Sustainability in the aviation industry: Where are we heading in 2024?  

Two sustainability topics dominating the aviation industry in 2023 

Sustainability was a prominent topic across all industries. Several new regulatory frameworks and resolutions were released and implemented on a regional and national level, which also affected the aviation industry. The primary focus was on Sustainable Aviation Fuels (SAF) due to the European Green Deal, which includes the ReFuelEU Aviation proposal. This proposal will become effective in 2025 and will require:

  • Aviation fuel suppliers to supply a minimum share of 2 % SAF,
  • Aircraft operators (departing from EU airports) to uptake the fuel necessary for the flight and
  • Airports to ensure infrastructure readiness for SAF.

The second topic which received major media coverage was NetZero. This topic is widely discussed across many industries, but it is particularly prevalent in the aviation industry, especially among airports. There are two drivers for this subject:

  • EUROWAGA 2023 (ACI World’s Annual General Assembly and most important event in the airports industry) was probably the starting point for those discussions when over 130 airports committed to NetZero before 2030 and the total numbers of committees for the NetZero 2050 resolution surpassed 300 airports.
  • ACA Level 5 was the second driver for this topic when ACI World published the new and now highest level of the Airport Carbon Accreditation Program (ACA) at the United Nations Climate Change Conference COP28 in Dubai. Ten frontrunner airports were certified with this Level on December 6th 2023.

What does NetZero mean?

Unlike carbon neutrality NetZero is requiring companies to remove carbon emissions from their footprint completely. While carbon neutrality allows unlimited offsetting of emissions, NetZero has strict requirements in this regard. 

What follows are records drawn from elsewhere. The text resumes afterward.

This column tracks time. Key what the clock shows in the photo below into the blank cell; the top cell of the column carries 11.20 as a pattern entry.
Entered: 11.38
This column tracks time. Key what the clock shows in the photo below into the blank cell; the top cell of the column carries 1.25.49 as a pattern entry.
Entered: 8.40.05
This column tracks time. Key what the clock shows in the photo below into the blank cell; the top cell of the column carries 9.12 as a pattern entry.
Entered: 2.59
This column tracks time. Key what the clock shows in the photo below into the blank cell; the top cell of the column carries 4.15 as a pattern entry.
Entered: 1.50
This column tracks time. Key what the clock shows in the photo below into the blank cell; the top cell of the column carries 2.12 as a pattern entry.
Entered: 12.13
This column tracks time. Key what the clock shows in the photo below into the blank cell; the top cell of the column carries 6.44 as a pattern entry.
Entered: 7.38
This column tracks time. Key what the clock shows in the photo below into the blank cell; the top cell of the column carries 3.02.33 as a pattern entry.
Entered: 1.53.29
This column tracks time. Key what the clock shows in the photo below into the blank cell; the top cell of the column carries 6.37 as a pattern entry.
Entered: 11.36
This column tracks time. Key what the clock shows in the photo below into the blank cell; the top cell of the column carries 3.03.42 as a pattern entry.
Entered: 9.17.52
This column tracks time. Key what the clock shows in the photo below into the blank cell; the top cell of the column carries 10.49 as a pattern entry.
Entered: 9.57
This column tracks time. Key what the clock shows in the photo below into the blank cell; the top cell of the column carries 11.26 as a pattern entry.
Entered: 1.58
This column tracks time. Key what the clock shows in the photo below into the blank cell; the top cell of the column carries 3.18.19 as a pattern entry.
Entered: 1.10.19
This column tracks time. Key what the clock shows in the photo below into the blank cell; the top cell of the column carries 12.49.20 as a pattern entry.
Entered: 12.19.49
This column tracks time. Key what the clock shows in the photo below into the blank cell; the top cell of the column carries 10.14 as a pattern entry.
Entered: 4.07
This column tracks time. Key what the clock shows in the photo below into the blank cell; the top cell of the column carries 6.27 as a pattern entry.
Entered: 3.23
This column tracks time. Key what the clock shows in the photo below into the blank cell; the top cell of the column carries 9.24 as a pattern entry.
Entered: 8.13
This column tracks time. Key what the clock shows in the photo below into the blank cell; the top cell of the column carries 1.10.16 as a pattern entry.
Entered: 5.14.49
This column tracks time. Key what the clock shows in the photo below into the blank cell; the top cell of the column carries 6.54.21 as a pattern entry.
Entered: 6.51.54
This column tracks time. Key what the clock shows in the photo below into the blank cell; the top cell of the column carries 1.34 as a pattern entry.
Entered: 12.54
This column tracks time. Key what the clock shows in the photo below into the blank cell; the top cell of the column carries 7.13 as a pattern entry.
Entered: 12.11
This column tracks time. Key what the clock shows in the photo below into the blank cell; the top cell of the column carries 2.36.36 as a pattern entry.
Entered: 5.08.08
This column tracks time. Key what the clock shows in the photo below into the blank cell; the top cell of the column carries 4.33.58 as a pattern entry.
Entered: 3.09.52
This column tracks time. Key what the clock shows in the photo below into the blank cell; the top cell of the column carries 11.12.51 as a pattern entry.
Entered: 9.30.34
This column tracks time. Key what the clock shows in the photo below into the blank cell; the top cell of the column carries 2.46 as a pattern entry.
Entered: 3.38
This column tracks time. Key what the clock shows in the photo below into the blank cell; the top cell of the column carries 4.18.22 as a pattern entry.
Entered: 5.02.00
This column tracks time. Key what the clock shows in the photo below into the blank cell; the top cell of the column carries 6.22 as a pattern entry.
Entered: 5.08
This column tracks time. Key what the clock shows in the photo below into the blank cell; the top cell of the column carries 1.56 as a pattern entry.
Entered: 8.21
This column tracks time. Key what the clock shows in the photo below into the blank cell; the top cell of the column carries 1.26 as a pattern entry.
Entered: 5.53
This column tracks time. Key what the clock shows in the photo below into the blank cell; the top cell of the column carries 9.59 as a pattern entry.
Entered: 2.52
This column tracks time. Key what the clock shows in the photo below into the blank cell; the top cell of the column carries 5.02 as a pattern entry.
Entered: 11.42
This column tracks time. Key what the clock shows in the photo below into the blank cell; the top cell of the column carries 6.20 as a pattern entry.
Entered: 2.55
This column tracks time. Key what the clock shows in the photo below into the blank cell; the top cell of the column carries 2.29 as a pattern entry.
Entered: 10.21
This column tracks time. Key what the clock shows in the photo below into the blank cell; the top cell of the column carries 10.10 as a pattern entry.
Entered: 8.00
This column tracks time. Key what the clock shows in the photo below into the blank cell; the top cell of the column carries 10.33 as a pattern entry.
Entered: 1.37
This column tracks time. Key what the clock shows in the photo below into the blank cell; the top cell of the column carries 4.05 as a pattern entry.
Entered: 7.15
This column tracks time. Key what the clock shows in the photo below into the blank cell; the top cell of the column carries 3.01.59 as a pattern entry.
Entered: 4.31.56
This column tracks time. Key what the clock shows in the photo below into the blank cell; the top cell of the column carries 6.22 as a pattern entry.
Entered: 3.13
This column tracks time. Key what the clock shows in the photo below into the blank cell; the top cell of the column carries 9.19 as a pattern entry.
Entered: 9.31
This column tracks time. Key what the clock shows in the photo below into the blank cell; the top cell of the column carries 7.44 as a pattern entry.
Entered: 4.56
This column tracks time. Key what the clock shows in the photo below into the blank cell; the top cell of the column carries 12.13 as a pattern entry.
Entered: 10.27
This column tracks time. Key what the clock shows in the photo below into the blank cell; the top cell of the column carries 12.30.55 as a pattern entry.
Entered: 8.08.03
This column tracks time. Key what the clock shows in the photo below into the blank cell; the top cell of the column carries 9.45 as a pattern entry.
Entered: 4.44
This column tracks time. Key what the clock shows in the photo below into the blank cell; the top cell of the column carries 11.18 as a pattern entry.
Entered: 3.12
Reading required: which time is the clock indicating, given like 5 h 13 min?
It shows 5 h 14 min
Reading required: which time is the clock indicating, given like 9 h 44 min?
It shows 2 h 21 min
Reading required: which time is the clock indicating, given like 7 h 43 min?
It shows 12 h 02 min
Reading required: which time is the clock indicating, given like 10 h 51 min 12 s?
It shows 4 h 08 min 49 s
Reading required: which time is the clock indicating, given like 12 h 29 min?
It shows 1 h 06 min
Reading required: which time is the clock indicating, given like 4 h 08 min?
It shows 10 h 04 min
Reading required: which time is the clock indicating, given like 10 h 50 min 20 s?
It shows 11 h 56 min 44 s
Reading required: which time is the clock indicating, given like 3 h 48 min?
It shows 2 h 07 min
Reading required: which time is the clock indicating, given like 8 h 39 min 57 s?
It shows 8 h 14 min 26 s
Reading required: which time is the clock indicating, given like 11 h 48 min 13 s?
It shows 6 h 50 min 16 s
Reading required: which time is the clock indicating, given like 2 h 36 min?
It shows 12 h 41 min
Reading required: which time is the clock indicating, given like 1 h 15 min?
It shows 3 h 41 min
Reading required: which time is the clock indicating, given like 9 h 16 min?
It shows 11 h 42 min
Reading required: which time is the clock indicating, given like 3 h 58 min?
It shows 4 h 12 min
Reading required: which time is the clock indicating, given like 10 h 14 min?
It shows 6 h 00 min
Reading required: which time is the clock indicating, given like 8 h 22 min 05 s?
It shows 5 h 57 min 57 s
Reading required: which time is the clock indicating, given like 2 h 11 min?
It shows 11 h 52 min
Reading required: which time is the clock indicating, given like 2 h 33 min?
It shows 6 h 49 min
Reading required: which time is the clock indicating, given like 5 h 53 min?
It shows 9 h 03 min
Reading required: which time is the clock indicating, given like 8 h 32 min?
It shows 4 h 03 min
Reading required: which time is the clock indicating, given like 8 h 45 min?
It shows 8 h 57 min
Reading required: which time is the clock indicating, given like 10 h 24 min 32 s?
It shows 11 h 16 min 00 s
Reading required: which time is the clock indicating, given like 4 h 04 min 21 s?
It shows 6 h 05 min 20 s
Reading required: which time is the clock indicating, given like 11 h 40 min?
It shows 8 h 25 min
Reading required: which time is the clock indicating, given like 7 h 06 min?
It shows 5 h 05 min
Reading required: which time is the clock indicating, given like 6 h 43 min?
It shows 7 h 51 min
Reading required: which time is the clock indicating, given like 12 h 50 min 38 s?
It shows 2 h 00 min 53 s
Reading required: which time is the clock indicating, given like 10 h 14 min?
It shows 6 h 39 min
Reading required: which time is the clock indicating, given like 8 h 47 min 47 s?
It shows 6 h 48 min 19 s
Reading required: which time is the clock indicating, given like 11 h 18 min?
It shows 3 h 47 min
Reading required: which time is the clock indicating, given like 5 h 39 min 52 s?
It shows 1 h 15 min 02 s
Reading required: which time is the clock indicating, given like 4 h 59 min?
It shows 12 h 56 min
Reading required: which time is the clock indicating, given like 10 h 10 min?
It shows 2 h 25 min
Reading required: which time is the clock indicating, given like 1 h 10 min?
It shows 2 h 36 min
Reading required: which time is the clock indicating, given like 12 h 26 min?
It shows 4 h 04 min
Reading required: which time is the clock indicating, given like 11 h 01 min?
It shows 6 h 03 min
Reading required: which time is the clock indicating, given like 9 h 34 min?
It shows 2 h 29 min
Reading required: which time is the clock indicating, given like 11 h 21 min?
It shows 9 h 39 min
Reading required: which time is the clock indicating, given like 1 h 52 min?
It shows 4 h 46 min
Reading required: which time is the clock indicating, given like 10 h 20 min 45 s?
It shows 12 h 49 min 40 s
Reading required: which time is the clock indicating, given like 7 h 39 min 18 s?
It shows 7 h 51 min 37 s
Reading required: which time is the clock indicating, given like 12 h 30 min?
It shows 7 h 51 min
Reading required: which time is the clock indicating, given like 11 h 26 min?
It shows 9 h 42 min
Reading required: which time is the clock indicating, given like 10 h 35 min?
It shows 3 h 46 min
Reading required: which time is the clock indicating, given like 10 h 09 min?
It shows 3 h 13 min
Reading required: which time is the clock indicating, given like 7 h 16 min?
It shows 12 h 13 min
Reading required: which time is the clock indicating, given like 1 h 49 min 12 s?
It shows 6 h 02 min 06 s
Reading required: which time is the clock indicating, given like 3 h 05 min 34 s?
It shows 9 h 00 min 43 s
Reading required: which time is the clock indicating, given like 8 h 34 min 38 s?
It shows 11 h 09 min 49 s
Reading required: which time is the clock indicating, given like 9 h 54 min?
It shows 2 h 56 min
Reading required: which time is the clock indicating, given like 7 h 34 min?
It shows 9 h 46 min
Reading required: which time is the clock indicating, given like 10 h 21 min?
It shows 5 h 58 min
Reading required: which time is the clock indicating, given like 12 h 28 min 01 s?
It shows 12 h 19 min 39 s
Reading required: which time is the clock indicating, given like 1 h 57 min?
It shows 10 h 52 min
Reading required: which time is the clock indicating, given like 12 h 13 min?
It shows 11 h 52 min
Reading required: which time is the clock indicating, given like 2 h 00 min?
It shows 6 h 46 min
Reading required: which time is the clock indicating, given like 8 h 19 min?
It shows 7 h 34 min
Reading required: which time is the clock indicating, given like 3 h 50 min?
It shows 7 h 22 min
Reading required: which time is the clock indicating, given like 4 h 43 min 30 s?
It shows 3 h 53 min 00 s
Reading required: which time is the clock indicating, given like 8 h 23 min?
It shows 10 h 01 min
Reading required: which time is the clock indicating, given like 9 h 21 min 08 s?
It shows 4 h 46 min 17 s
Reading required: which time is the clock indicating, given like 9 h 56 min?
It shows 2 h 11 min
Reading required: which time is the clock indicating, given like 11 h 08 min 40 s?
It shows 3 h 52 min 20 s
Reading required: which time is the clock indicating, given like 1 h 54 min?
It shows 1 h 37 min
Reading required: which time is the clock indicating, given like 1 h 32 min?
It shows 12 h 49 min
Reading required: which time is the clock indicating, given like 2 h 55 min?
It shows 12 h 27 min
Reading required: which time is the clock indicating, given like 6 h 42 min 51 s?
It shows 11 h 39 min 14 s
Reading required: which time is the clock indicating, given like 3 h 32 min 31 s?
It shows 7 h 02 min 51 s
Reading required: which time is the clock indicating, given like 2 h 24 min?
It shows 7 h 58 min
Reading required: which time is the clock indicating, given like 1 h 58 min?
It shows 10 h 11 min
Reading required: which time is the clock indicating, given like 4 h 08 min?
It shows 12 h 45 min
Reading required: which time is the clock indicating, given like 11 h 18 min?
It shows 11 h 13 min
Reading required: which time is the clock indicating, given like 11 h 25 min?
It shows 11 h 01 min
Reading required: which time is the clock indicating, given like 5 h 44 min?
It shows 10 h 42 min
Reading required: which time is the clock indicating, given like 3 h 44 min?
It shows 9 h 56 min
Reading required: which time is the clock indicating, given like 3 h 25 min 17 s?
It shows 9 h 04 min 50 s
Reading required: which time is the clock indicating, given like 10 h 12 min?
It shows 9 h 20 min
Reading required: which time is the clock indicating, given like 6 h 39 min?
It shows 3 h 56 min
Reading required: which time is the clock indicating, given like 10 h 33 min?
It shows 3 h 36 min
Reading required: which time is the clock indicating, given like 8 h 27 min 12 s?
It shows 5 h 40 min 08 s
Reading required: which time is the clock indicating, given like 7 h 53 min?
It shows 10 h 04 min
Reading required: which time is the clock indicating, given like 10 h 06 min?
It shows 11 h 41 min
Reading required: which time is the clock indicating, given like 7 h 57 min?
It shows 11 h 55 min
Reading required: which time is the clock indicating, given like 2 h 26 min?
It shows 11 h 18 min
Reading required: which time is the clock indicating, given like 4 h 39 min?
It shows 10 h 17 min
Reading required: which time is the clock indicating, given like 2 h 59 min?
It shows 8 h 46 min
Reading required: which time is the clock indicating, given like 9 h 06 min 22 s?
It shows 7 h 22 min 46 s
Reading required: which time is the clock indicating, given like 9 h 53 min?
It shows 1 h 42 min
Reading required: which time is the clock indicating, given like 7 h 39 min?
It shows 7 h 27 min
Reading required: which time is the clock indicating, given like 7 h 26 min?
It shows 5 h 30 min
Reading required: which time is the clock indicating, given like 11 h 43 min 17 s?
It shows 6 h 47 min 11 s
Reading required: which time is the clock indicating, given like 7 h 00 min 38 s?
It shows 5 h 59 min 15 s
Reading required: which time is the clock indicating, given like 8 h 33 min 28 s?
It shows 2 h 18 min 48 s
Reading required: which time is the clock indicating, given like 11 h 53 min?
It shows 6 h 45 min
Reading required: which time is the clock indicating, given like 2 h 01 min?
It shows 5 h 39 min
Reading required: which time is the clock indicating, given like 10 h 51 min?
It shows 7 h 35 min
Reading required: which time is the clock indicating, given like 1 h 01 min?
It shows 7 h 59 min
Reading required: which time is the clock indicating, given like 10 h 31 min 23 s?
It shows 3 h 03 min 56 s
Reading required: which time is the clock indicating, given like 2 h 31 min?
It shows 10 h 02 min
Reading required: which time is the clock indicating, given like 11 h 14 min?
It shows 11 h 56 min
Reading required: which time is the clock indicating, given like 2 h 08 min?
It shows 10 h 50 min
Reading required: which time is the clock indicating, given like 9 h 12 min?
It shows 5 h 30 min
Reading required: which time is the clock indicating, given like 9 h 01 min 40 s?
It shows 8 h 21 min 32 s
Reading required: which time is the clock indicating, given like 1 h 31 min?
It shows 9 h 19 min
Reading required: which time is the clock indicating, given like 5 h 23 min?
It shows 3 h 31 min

To claim NetZero status, companies are required to remove at least 90 % and offset the remaining 10 % of their greenhouse gas emissions compared to the baseline year (2010 is being recommended by ACA). 

What to expect in 2024?

After briefly reviewing the biggest topics of last year, the following section provides an outlook over 2024. It is highly likely that sustainability will remain one of the most dominant topics across all industries this year. Specifically, five issues will keep the aviation industry on alert.

1. SAF (Sustainable Aviation Fuels)

One of the major tasks for 2024 will be to prepare for SAF, as aviation fuel providers and airlines departing from European airports will require SAF by 2025. According to the current regulation, 2% of their fuel uptake is SAF

And still at the beginning of the year 2024 it is more than uncertain if SAF production can be ramped up to produce approximately 1,250,000 t* (based on European kerosene consumption of 61.5 million metric tons in 2022). Furthermore, some airports might still be uncertain if their fueling system is ready for SAF. Therefore, the aviation industry must act in 2024, to be prepared for the new regulations coming into effect in 2025.

Most important tasks for the aviation industry

The most important tasks regarding SAF for 2024 will be split between airlines, airports, and fuel providers. 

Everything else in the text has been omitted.